Do you believe that there can ever really be a purely natural image?
Do you mean an image of a natural scene? Nature itself or ‘natural,’ if you look at the dictionary, it means untouched by man. If you go by that logic, then nothing is natural anymore because we really fucked up the ozone layer and that fucks up every little square inch of the earth. Nothing is natural anymore. A lot of my earlier work is really residing in the Dutch history and Dutch culture and Dutch landscape where every square meter in Holland is designed. Even rural scenery that you really think is natural is completely designed by humans. So where my early work was really going between this ambiguity between natural and official, now I feel that there is no such thing anymore. We have to maybe redefine language on what’s natural and artificial.

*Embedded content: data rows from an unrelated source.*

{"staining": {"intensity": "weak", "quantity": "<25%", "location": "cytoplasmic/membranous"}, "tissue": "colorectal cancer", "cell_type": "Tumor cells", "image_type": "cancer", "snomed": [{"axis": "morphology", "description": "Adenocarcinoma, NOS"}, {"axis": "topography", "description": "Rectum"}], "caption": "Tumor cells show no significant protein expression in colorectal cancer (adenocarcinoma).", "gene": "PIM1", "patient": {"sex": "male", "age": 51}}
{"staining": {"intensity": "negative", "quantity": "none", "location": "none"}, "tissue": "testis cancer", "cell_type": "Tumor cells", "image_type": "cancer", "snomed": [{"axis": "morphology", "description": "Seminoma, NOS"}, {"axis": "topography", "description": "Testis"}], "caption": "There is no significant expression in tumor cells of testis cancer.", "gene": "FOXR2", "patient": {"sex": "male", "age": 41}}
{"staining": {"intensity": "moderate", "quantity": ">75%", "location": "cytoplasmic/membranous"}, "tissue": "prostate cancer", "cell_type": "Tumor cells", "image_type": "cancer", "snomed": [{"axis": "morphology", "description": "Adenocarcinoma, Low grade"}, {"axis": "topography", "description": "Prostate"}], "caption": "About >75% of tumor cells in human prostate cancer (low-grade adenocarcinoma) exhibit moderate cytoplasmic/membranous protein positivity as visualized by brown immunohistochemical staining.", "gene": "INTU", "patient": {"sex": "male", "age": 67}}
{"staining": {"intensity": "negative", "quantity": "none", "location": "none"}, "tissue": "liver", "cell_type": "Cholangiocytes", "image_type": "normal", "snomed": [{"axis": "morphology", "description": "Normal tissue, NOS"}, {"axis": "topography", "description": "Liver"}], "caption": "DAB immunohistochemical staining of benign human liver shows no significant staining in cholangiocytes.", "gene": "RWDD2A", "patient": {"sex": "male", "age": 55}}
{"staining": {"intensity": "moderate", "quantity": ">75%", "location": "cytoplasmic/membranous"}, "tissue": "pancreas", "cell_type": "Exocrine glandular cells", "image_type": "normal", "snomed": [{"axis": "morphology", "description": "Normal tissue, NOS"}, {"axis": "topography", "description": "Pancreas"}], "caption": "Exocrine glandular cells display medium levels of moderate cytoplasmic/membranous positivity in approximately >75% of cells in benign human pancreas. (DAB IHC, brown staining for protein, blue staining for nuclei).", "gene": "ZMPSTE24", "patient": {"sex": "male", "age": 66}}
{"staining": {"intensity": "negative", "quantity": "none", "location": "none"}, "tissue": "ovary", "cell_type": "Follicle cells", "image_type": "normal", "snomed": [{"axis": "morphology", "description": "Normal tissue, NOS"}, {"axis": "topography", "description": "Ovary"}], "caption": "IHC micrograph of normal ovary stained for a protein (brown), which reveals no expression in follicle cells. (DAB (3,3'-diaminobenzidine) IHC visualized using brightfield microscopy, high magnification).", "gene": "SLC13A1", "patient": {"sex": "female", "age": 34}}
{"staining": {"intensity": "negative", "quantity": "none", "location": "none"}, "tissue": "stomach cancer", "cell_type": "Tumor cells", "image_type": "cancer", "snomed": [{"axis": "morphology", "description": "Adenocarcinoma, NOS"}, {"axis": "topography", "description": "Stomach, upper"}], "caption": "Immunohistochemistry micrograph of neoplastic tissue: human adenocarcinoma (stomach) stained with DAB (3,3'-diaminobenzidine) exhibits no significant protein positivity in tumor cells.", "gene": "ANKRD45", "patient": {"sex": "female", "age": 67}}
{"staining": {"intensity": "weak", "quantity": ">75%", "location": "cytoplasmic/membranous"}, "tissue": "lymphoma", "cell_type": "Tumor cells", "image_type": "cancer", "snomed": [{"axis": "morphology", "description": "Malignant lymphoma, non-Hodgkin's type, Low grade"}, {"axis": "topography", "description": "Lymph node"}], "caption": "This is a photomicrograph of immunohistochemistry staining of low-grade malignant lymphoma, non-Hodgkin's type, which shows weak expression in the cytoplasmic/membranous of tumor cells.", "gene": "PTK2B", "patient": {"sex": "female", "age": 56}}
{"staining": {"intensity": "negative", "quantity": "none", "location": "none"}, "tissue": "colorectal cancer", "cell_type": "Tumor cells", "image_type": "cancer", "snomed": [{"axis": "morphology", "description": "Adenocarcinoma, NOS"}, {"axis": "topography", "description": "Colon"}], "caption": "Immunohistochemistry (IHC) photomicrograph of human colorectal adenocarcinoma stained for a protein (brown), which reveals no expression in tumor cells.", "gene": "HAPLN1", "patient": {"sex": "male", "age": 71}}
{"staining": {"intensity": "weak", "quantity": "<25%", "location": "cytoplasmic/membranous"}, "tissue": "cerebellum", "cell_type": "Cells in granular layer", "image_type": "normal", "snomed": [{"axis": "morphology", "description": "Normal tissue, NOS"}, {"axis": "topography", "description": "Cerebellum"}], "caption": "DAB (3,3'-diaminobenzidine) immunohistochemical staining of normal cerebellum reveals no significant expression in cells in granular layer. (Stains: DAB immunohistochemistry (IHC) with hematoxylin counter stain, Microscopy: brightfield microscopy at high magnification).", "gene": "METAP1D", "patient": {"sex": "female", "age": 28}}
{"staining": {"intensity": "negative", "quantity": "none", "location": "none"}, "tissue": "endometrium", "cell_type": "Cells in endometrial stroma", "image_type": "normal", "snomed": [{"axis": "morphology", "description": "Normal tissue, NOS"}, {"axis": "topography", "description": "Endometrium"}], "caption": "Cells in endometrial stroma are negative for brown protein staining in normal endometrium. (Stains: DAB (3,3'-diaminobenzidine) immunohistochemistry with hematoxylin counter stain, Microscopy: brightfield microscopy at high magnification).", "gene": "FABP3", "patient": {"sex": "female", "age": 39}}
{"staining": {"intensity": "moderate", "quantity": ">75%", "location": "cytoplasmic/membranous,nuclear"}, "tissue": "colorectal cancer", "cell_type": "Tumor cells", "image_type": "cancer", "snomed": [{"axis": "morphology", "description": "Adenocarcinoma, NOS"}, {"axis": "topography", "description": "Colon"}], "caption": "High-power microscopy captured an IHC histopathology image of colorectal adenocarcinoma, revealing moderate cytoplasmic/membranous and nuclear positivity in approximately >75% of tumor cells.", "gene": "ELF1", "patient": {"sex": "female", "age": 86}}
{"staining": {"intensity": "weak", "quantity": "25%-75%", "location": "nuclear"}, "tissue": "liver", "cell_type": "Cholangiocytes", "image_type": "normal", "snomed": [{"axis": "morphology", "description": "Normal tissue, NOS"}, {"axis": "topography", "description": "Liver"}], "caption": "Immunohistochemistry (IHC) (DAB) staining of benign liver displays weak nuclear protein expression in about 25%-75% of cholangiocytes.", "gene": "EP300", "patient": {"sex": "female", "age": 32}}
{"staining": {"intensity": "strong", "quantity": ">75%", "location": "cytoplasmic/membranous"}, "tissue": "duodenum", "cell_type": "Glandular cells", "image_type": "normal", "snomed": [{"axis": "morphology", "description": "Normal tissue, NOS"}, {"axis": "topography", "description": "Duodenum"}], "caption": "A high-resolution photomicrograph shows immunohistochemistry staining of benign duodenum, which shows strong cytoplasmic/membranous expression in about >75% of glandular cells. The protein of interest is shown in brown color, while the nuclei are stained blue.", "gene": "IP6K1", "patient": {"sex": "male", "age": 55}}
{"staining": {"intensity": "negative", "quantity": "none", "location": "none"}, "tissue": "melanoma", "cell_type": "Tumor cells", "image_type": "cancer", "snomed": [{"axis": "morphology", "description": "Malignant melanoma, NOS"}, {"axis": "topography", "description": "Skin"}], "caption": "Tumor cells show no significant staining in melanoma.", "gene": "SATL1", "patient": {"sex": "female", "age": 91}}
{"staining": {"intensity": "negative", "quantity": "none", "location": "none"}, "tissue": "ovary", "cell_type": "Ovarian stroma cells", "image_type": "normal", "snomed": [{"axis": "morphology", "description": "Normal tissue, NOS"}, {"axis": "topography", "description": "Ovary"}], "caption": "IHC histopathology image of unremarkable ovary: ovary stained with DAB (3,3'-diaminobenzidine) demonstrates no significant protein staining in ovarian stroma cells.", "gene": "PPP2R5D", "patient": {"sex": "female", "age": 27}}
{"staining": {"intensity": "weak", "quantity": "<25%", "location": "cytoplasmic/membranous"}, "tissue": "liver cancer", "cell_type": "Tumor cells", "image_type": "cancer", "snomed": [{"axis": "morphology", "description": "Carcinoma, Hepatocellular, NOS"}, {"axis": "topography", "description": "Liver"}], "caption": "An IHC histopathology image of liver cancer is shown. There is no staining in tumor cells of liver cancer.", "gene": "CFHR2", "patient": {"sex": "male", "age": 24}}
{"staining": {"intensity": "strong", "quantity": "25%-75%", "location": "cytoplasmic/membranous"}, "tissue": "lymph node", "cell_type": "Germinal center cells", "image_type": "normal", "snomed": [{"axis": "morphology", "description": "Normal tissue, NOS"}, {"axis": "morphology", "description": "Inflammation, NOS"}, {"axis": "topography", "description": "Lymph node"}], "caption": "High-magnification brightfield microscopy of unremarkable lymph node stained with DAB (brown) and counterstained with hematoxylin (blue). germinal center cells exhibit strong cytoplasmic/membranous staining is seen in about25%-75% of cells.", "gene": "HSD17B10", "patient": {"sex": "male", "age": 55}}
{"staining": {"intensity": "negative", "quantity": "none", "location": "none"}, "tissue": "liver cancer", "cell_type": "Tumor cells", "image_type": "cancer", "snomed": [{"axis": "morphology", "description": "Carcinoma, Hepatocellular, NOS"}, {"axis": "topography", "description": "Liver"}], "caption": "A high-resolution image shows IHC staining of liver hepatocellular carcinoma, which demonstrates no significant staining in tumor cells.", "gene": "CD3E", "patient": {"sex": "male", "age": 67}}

A lot of your work deals with artificial light. How do you think the progression of light through technology affects and influences our cycles?
It is not a matter of a cycle, it is a matter of accessibility. We have access to this world that is in front of us. We can go anywhere or be anybody on the internet. The fact that computers and cell phones are backlit has more to do with technology than anything else, but it is something that I should start thinking about a little bit more. For me, the fascination of being a Dutch artist, we have always been fascinated with light.


How has the internet changed the lifespan of an image?
I think it expanded it—I think it opened doors. Laws are catching up. A lot of different subcultures are catching up with what the internet can and cannot do. I think that is something that is intriguing. In my series Scapes in RGB I used a series of five light boxes with Hiroshi Sugimoto’s photographs. Sugimoto is a very famous black and white photographer who I admire greatly. What I did was I took a screen shot of the images and displayed them on my iPad and put physical droplets on top. These droplets started to function as a wide-angle lens, and actually showed the RGB that is inside of the iPad. Sugimoto talks about water and air as lifeforms. I am really highlighting the life form of the digital image.

How to you incorporate polarizing filters into your work?
I made “Homage to the Cube” which is all about colors: color theory, color harmonies and spacial qualities. I used an actual material that is also inside of your computer screen which is the polarizing filter. What happens when you are using a cellophane between polarizing filters, it actually shows the the distress of the material. It shows the molecule structure of the material because light is traveling through the two polarizing filters and highlighting the stress of the material. I didn’t stress it, I just used the cellophane as is and created these cube-like collages where when you walk by, they changed compositionally because of the direction of the light hitting it.